(Excerpted passage Opens)
Phraseological (M. Stubbs). Key words are defined as phraseological units and phrases that are constructed according to similar word models [ 25 ]. Assumption of key meaning through frequency can also be seen in word forms, lemmas, and word sequences. This definition can easily be applied to more complex units than words, pointing to current trends in descriptive and theoretical linguistics, in particular phraseology. In essence, key words are not necessarily individual words, they can be clusters or even phrases [ 20, 29 ]. A quite different approach was taken by M. Hoey, who, taking the category of text as a basis, showed that lexical links in a speech can be considered as indicators of text structure or potential acceleration or lexical models can reveal textual (as opposed to grammatical) models [ 36 ]. Key words are not necessarily the main ones in the textual sense, but they can help to understand the idea of the text by repetition. M.Toolan mentioned repetition as one of the key word figures, which has "a very rich semantic meaning" [ 37 ]. The key words are intended to focus the reader's attention on the necessary state of speech in the production of a coherent text. They can act as markers of coherence of this or that text and at the same time give the texts a unique author’s style.

3. Methodology

The procedure of our analysis involves the choice of relevant material and methods of the research which combine a computer-based model of keyword analysis with traditional qualitative (in particular, thematic analysis) and quantitative analysis. Thus, in our framework we use three procedural steps: corpus compilation, keyword analysis, thematic and quantitative analyses.
(Excerpted passage Closes)
» **Assignment 1**: Retype the part of the passage on key words that opens with the words containing "The procedure of" and closes with "and quantitative analyses.".
» **Assignment 2**: Extend the passage on key words and keyword analysis, picking up after its final sentence.
(Data under study Opens)
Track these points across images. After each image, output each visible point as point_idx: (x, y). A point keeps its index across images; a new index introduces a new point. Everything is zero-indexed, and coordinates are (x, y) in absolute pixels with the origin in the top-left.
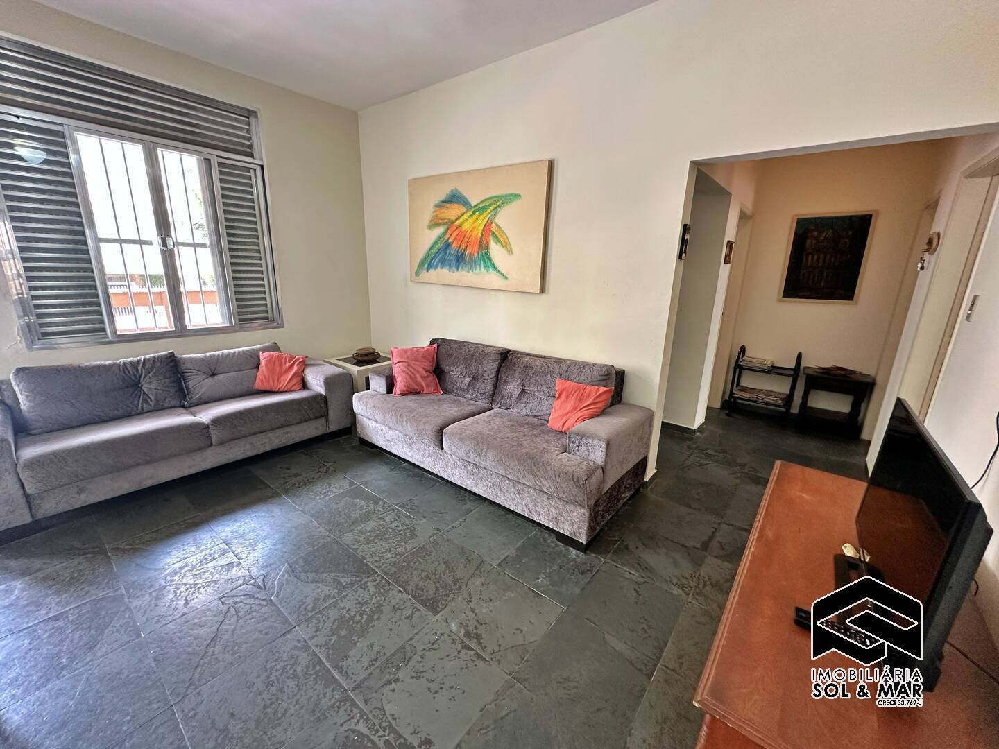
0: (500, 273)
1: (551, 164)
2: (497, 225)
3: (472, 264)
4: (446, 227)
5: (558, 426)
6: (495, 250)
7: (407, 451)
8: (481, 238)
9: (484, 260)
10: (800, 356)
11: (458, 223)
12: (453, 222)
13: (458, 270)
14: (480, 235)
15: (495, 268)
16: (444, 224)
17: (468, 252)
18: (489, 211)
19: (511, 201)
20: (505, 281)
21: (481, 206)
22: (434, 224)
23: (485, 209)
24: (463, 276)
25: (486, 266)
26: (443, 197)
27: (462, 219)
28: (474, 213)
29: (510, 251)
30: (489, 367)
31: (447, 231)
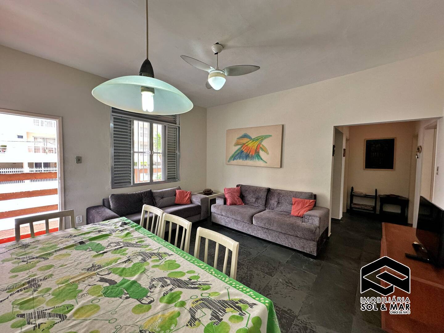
0: (264, 161)
1: (283, 126)
2: (263, 145)
3: (252, 158)
4: (242, 145)
5: (296, 214)
6: (262, 153)
7: (235, 225)
8: (256, 149)
9: (257, 157)
10: (376, 190)
11: (246, 144)
12: (244, 144)
13: (246, 160)
14: (256, 148)
15: (262, 159)
16: (241, 145)
17: (250, 154)
18: (259, 140)
19: (268, 137)
20: (266, 164)
21: (256, 139)
22: (237, 144)
23: (258, 140)
24: (249, 162)
25: (258, 159)
26: (241, 135)
27: (248, 143)
28: (253, 141)
29: (268, 154)
30: (263, 195)
31: (242, 147)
(Data under study Closes)
» **Answer section 1**:
The procedure of our analysis involves the choice of relevant material and methods of the research which combine a computer-based model of keyword analysis with traditional qualitative (in particular, thematic analysis) and quantitative analysis. Thus, in our framework we use three procedural steps: corpus compilation, keyword analysis, thematic and quantitative analyses.

» **Answer section 2**:
The first step of the investigation was to compile the corpus of the research. The data used in the study is the corpus of weather news selected from British online daily newspapers between 2014 and 2017 (The Times, The Guardian, The Daily Mail, The Sun) which consists of 746 324 words taken from 180 newspaper articles. While compiling a corpus the following criteria were considered: firstly, the timeframe of four years (2014‒2017) to represent recent use of the related themes, secondly, open access articles to be easily downloaded. Finally, the texts from theguardian.com/uk [ 38 ], thedailymail.co.uk [ 39 ], thesun.co.uk [ 40 ], thetimes.co.uk [ 41 ] were selected by using the search term “weather”. The timeframe and the amount of words testify the representativeness and validity of the results. The dataset was made into a text file (.txt) and later imported to the WordSmith software.

Our next step was to extract keywords using this software. For this reason, the British National Corpus (hereinafter ‒ BNC) was chosen as a suitable reference corpus since all data are specific to British English. In addition, BNC is one of the largest corpora which contains 100 million words of text from a wide range of genres (e.g. spoken, fiction, magazines, newspapers, and academic) [ 42 ]. The aim of a keyword analysis was to retrieve the words which are statistically relevant for the investigation. Consequently, we constructed two word frequency lists with the help of WordList tool: of a target corpus of weather texts and of a reference corpus (BNC) and generated a keyword list.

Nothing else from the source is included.